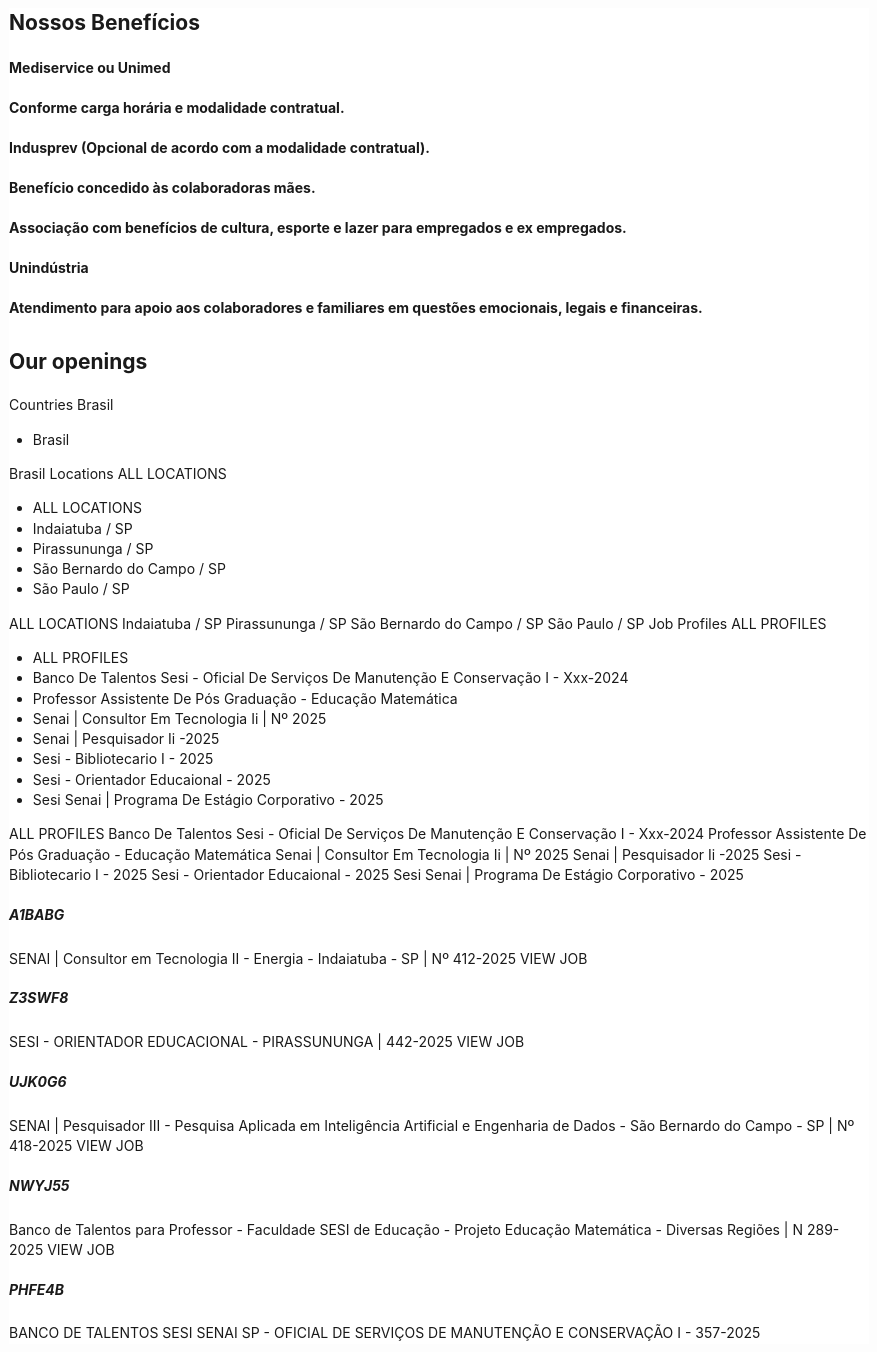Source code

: ## Nossos Benefícios
#### Mediservice ou Unimed
#### Conforme carga horária e modalidade contratual.
#### Indusprev (Opcional de acordo com a modalidade contratual).
#### Benefício concedido às colaboradoras mães.
#### Associação com benefícios de cultura, esporte e lazer para empregados e ex empregados.
#### Unindústria
#### Atendimento para apoio aos colaboradores e familiares em questões emocionais, legais e financeiras.
## Our openings
Countries 
Brasil 
  * Brasil 


Brasil 
Locations 
ALL LOCATIONS
  * ALL LOCATIONS
  * Indaiatuba / SP
  * Pirassununga / SP
  * São Bernardo do Campo / SP
  * São Paulo / SP


ALL LOCATIONS Indaiatuba / SP Pirassununga / SP São Bernardo do Campo / SP São Paulo / SP
Job Profiles 
ALL PROFILES
  * ALL PROFILES
  * Banco De Talentos Sesi - Oficial De Serviços De Manutenção E Conservação I - Xxx-2024
  * Professor Assistente De Pós Graduação - Educação Matemática 
  * Senai | Consultor Em Tecnologia Ii | Nº 2025
  * Senai | Pesquisador Ii -2025
  * Sesi - Bibliotecario I - 2025
  * Sesi - Orientador Educaional - 2025
  * Sesi Senai | Programa De Estágio Corporativo - 2025


ALL PROFILES Banco De Talentos Sesi - Oficial De Serviços De Manutenção E Conservação I - Xxx-2024 Professor Assistente De Pós Graduação - Educação Matemática  Senai | Consultor Em Tecnologia Ii | Nº 2025 Senai | Pesquisador Ii -2025 Sesi - Bibliotecario I - 2025 Sesi - Orientador Educaional - 2025 Sesi Senai | Programa De Estágio Corporativo - 2025
#####  A1BABG  
SENAI | Consultor em Tecnologia II - Energia - Indaiatuba - SP | Nº 412-2025
VIEW JOB
#####  Z3SWF8  
SESI - ORIENTADOR EDUCACIONAL - PIRASSUNUNGA | 442-2025
VIEW JOB
#####  UJK0G6  
SENAI | Pesquisador III - Pesquisa Aplicada em Inteligência Artificial e Engenharia de Dados - São Bernardo do Campo - SP | Nº 418-2025
VIEW JOB
#####  NWYJ55  
Banco de Talentos para Professor - Faculdade SESI de Educação - Projeto Educação Matemática - Diversas Regiões | N 289-2025
VIEW JOB
#####  PHFE4B  
BANCO DE TALENTOS SESI SENAI SP - OFICIAL DE SERVIÇOS DE MANUTENÇÃO E CONSERVAÇÃO I - 357-2025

- Written task: Copy word for word the lines starting at the one that contains "ALL LOCATIONS Indaiatuba" and ending at the last line.

- Solution for this task:
ALL LOCATIONS Indaiatuba / SP Pirassununga / SP São Bernardo do Campo / SP São Paulo / SP
Job Profiles 
ALL PROFILES
  * ALL PROFILES
  * Banco De Talentos Sesi - Oficial De Serviços De Manutenção E Conservação I - Xxx-2024
  * Professor Assistente De Pós Graduação - Educação Matemática 
  * Senai | Consultor Em Tecnologia Ii | Nº 2025
  * Senai | Pesquisador Ii -2025
  * Sesi - Bibliotecario I - 2025
  * Sesi - Orientador Educaional - 2025
  * Sesi Senai | Programa De Estágio Corporativo - 2025


ALL PROFILES Banco De Talentos Sesi - Oficial De Serviços De Manutenção E Conservação I - Xxx-2024 Professor Assistente De Pós Graduação - Educação Matemática  Senai | Consultor Em Tecnologia Ii | Nº 2025 Senai | Pesquisador Ii -2025 Sesi - Bibliotecario I - 2025 Sesi - Orientador Educaional - 2025 Sesi Senai | Programa De Estágio Corporativo - 2025
#####  A1BABG  
SENAI | Consultor em Tecnologia II - Energia - Indaiatuba - SP | Nº 412-2025
VIEW JOB
#####  Z3SWF8  
SESI - ORIENTADOR EDUCACIONAL - PIRASSUNUNGA | 442-2025
VIEW JOB
#####  UJK0G6  
SENAI | Pesquisador III - Pesquisa Aplicada em Inteligência Artificial e Engenharia de Dados - São Bernardo do Campo - SP | Nº 418-2025
VIEW JOB
#####  NWYJ55  
Banco de Talentos para Professor - Faculdade SESI de Educação - Projeto Educação Matemática - Diversas Regiões | N 289-2025
VIEW JOB
#####  PHFE4B  
BANCO DE TALENTOS SESI SENAI SP - OFICIAL DE SERVIÇOS DE MANUTENÇÃO E CONSERVAÇÃO I - 357-2025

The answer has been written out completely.